Think about a trailer access for your alpacas transportation, some shelters in the pastures to protect your alpacas from the sun in summer and from the cold wind in winter.

In the barn, you have to have enough eaters so that all alpacas can have access (18-24 inches per alpaca) including the youngs and those inferiors in the herd’s hierarchy.

The shelter or the barn is useful to protect the crias and their mothers when it is really cold outside. The alpacas will use them in case of ice storm or strong cold winds in winter and to be protected from the sun in summer.

Alpacas must have access to fresh water all the time.


The following is a list of the equipment and material that you will need if you want to breed alpacas:

Drinking stalls: the stalls provided with valves at the bottom, like those used for horses, do not work for alpacas because they do not push with their nostrils in order to drink. So choose stalls that have no valves at the bottom.

Feeders: Plan enough space for hay and for pellets; a space that is 18-24 inches wide is necessary for each alpaca.

Mineral tubs: a little tub that measures about 8 inches and that you can hang on a wall is sufficient.

Individual bowls: even if alpacas have no idea of what “individuality” means, individual bowls may be useful if you have to give one animal a special diet, or for any other reason.
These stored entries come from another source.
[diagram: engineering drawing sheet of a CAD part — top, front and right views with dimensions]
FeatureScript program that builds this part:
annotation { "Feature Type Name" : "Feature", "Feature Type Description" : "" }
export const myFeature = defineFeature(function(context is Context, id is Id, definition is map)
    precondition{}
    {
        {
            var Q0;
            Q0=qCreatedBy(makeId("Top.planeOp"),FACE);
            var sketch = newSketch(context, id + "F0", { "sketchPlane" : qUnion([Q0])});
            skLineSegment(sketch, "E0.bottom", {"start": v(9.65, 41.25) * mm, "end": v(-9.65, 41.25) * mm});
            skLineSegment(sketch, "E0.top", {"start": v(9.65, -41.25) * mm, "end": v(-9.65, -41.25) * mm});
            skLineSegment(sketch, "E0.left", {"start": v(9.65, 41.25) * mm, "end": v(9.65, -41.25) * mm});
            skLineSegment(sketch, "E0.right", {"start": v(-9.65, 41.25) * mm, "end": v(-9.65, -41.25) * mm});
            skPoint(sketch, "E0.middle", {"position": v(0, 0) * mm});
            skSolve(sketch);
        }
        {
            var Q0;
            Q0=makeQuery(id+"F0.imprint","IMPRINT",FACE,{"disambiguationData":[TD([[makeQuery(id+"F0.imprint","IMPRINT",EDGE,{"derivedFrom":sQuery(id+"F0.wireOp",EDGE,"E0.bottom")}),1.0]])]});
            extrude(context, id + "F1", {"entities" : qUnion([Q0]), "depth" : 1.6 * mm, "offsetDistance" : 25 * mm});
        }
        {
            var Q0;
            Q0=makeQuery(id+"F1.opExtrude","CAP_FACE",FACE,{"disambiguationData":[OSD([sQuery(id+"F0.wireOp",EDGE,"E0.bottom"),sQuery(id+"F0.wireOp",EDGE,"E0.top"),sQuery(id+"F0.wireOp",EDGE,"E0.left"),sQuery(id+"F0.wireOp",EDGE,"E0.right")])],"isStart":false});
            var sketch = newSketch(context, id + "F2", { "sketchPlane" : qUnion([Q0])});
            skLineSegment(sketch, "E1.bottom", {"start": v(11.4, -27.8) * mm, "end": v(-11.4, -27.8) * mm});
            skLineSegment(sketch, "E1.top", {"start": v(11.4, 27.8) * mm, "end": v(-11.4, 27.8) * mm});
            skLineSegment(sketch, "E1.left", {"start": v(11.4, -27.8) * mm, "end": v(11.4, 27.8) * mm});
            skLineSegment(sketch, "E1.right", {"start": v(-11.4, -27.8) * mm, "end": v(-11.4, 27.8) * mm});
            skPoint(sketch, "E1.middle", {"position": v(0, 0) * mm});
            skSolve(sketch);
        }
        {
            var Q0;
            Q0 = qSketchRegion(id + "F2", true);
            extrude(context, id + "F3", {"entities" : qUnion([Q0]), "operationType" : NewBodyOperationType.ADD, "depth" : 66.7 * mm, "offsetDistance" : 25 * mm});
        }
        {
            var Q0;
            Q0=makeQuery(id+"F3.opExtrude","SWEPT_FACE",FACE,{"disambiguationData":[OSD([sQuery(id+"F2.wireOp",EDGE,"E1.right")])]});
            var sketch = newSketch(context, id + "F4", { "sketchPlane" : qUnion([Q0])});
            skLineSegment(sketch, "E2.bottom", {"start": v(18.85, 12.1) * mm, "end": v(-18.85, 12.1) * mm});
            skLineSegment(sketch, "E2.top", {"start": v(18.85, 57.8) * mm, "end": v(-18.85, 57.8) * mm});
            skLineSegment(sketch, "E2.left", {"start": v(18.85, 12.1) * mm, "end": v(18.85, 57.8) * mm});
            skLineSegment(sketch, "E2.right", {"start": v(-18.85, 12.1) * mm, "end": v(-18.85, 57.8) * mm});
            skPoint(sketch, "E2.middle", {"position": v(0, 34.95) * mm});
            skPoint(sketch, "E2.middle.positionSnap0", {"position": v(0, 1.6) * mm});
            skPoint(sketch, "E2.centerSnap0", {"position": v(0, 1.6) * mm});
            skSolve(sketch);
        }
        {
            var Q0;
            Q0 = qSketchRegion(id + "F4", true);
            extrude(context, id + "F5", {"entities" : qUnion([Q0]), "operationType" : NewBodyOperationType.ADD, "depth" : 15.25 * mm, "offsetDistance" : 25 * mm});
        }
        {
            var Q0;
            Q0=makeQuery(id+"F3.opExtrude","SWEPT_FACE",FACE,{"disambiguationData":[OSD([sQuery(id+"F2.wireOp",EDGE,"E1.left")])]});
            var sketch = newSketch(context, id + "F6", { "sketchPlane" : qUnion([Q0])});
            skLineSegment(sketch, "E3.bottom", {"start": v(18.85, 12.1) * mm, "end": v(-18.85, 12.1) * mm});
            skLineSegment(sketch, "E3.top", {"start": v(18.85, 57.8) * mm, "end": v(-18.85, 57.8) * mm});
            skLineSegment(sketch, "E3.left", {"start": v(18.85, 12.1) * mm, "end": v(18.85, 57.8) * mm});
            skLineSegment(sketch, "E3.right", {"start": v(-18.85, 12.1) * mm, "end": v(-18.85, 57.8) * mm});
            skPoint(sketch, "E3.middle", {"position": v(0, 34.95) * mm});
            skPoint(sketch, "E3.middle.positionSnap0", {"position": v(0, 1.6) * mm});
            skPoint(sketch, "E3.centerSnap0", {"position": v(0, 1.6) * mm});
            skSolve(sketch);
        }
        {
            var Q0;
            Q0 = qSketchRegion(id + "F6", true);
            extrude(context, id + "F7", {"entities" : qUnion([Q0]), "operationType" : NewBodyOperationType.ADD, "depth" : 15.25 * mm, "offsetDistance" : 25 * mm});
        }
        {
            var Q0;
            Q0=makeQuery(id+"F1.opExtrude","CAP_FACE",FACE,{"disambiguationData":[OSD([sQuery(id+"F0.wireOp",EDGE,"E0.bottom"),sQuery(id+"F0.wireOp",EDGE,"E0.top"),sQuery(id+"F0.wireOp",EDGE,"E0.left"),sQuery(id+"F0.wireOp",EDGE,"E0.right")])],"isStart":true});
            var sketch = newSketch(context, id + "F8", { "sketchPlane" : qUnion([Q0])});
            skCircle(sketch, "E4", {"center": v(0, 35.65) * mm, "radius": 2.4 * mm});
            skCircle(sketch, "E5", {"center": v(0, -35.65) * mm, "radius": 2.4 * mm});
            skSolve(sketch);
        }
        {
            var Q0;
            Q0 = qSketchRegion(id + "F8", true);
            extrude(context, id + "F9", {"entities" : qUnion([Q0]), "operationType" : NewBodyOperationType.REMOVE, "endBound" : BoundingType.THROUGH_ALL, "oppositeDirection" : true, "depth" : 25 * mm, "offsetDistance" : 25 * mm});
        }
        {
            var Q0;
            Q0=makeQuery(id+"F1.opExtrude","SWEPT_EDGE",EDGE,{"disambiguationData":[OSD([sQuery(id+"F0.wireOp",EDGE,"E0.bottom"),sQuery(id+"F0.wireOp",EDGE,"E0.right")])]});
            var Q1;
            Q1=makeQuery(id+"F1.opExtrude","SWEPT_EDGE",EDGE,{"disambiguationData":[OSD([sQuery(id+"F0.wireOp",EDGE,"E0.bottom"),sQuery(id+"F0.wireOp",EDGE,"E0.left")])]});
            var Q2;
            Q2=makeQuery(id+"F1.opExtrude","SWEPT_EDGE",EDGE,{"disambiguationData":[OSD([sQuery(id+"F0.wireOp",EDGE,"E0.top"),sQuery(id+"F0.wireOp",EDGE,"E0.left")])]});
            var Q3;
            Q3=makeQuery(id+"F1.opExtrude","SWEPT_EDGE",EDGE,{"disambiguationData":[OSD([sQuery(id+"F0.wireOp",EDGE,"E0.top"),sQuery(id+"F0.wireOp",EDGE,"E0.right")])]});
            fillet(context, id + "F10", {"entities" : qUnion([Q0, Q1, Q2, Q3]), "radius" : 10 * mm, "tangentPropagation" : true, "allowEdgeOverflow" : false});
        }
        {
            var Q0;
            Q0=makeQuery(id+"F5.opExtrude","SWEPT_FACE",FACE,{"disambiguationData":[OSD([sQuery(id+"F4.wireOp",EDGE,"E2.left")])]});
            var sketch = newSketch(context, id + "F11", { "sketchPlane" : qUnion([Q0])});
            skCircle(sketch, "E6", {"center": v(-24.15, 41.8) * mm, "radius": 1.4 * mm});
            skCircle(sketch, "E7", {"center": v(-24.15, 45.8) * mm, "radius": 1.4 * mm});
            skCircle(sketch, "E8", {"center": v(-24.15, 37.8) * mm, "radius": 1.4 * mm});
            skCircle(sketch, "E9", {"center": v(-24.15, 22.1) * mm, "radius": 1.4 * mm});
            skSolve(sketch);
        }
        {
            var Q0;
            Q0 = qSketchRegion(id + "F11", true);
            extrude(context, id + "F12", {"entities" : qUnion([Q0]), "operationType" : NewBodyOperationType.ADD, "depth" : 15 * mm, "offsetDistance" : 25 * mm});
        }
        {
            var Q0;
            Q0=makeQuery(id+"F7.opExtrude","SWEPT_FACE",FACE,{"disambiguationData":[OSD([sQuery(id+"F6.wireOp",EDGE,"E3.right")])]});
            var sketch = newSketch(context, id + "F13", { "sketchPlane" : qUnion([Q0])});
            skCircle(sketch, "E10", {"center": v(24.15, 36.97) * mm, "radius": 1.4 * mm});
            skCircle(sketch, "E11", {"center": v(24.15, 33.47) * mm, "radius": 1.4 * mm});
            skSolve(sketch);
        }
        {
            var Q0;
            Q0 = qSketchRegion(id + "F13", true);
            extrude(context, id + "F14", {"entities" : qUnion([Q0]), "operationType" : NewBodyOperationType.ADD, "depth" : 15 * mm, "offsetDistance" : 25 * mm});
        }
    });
Heating buckets: these buckets have an integrated electric wire at the bottom which prevents water from freezing. Plan to have one in each pasture. They are very useful in northern countries!

Halters: The Zephyr Alpaca halter for alpacas is very good because it is adjustable. You may need three sizes: small, medium and large.

Leads: Plan on small leads (6-8 feet long) and longer ones (10-12 feet long). You will use them for training.

Scale: The digital scale is easier to use than the sling scale to weigh your crias. If you choose a digital scale, look for one that has a precise weighing measurement of .1 pound.

Clippers: we use the Heinnegger 220 Watts and combs that are made for sheep. Very satisfactory.

Wool shears and toenail clipper.

Shearing table: You can easily shear our alpacas on the ground if you have devices that will keep them still.

Sorting table: you can make it yourself, it’s easy. Buy metal legs that can fold, then make a wooden frame on which you will hook a pin that is resistant (with holes no larger than 1 cm) Then fix the metal legs to the two pieces of wood that you have put across the frame and voilà!